The German “Federal Ministry for Economic Affairs and Energy” (BMWI) is administrating several R&D programs to promote new technologies related to the green shift. Being the largest solar energy market in Europe and leading wind power provider, Germany has been taking the lead in developing green energy for decades. The first incentive programs were established in the 90´s, and the strategic choices of Germany has been copied by several other countries.
Chairman of the board of Ewave, Jarle Lysberg, says “Germany is now very close to have renewables as the main source for energy consumption, reaching 544 TWh or 46.3 % in 2020 from renewable sources.” Advisor to the board, Steinar Fretheim, adds: “As the renewable share of the energy mix is rising, the question of energy storage becomes more and more important. As the volatility of wind and solar power is significant, the ability to store renewable energy is becoming a major challenge that has to be solved in order to reach the goals for 2030.” Germany is pursuing its leading role within the green shift by focusing on R&D targeted to improve several key issues, the BMWI is focusing on promoting research related to stationary electricity storage installations. In addition to batteries, this includes research into hydrogen, methane and methanol-based storage solutions.
“The German efforts are also addressing some key questions related to energy storage”, continues Jarle Lysberg. “The topics of interest are addressing both long term and short-term solutions. Depending on time scale, R&D is focusing on batteries, condensers and flywheels for the short-term storage, as well as hydrogen and methane based long term solutions. The Germans also invest in cross-border solutions for long-term storage, by installing high-capacity cables to Norway, utilizing Norwegian hydro plants as a battery.” “The 1400 MW cable installed between the countries in December 2020 has the capacity to transfer 12.2 TWh or 8% of Norway´s total energy production. The cable makes it possible to transfer surplus power from German wind and solar plants to Norway, pumping water into the magazines if necessary, and transfer energy back when the wind doesn’t blow or when solar power plants doesn’t produce.” says Steinar Fretheim.

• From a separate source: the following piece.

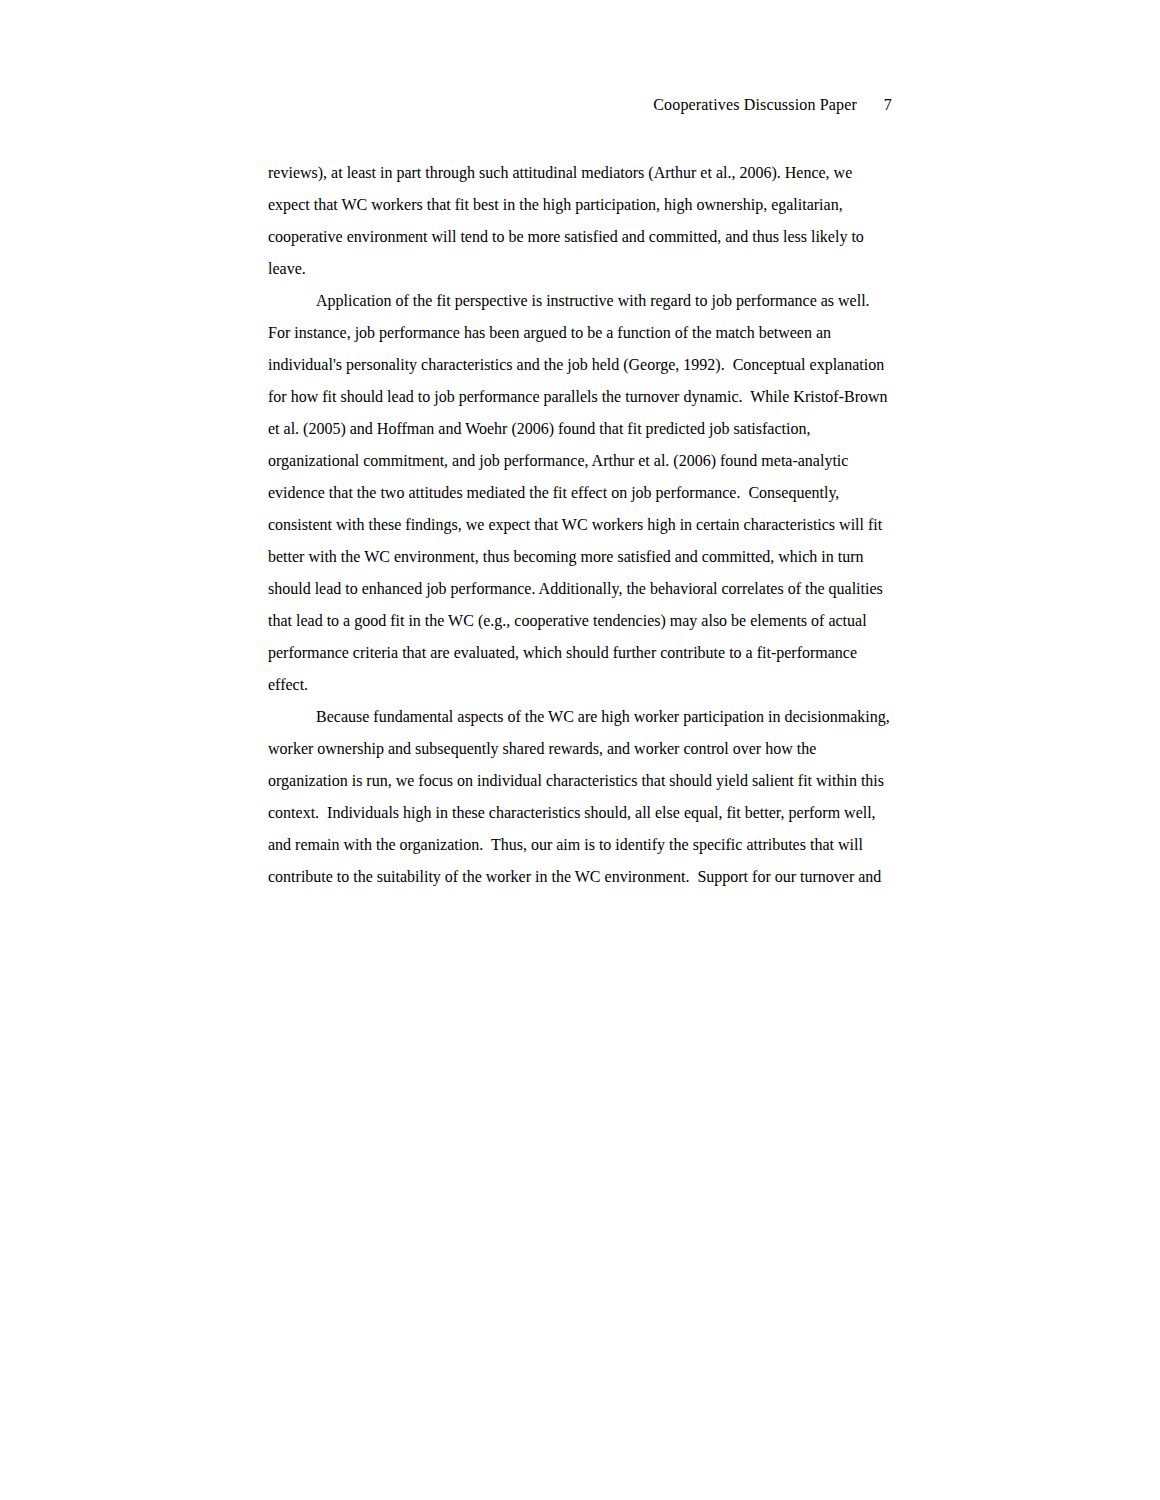Cooperatives Discussion Paper7
reviews), at least in part through such attitudinal mediators (Arthur et al., 2006). Hence, we expect that WC workers that fit best in the high participation, high ownership, egalitarian, cooperative environment will tend to be more satisfied and committed, and thus less likely to leave.
Application of the fit perspective is instructive with regard to job performance as well. For instance, job performance has been argued to be a function of the match between an individual's personality characteristics and the job held (George, 1992). Conceptual explanation for how fit should lead to job performance parallels the turnover dynamic. While Kristof-Brown et al. (2005) and Hoffman and Woehr (2006) found that fit predicted job satisfaction, organizational commitment, and job performance, Arthur et al. (2006) found meta-analytic evidence that the two attitudes mediated the fit effect on job performance. Consequently, consistent with these findings, we expect that WC workers high in certain characteristics will fit better with the WC environment, thus becoming more satisfied and committed, which in turn should lead to enhanced job performance. Additionally, the behavioral correlates of the qualities that lead to a good fit in the WC (e.g., cooperative tendencies) may also be elements of actual performance criteria that are evaluated, which should further contribute to a fit-performance effect.
Because fundamental aspects of the WC are high worker participation in decisionmaking, worker ownership and subsequently shared rewards, and worker control over how the organization is run, we focus on individual characteristics that should yield salient fit within this context. Individuals high in these characteristics should, all else equal, fit better, perform well, and remain with the organization. Thus, our aim is to identify the specific attributes that will contribute to the suitability of the worker in the WC environment. Support for our turnover and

The R&D programs are addressing questions like improving existing technologies, standardization, battery management, grid integration and sustainable production of storage solutions. “The German tradition of extensive applied science R&D efforts is showing in the various programs”, continues Jarle Lysberg. “Germany fields some of the most renown research facilities within renewable energy. For solar energy research, alongside a plethora of areas of expertise, is by many considered #1”, says Steinar Fretheim. “The Germany legacy within R&D is substantial, matching that of any nation regarding physics, mathematics and chemistry. As a curiosity, it is worth keeping in mind that Einstein didn’t get his Nobel Prize in 1921 for the theory of relativity but for his work on the photoelectric effect, the basis for modern PV-based solar power. I would say the odds are pretty low if you are betting on the solution for energy storage to come from a German R&D facility.”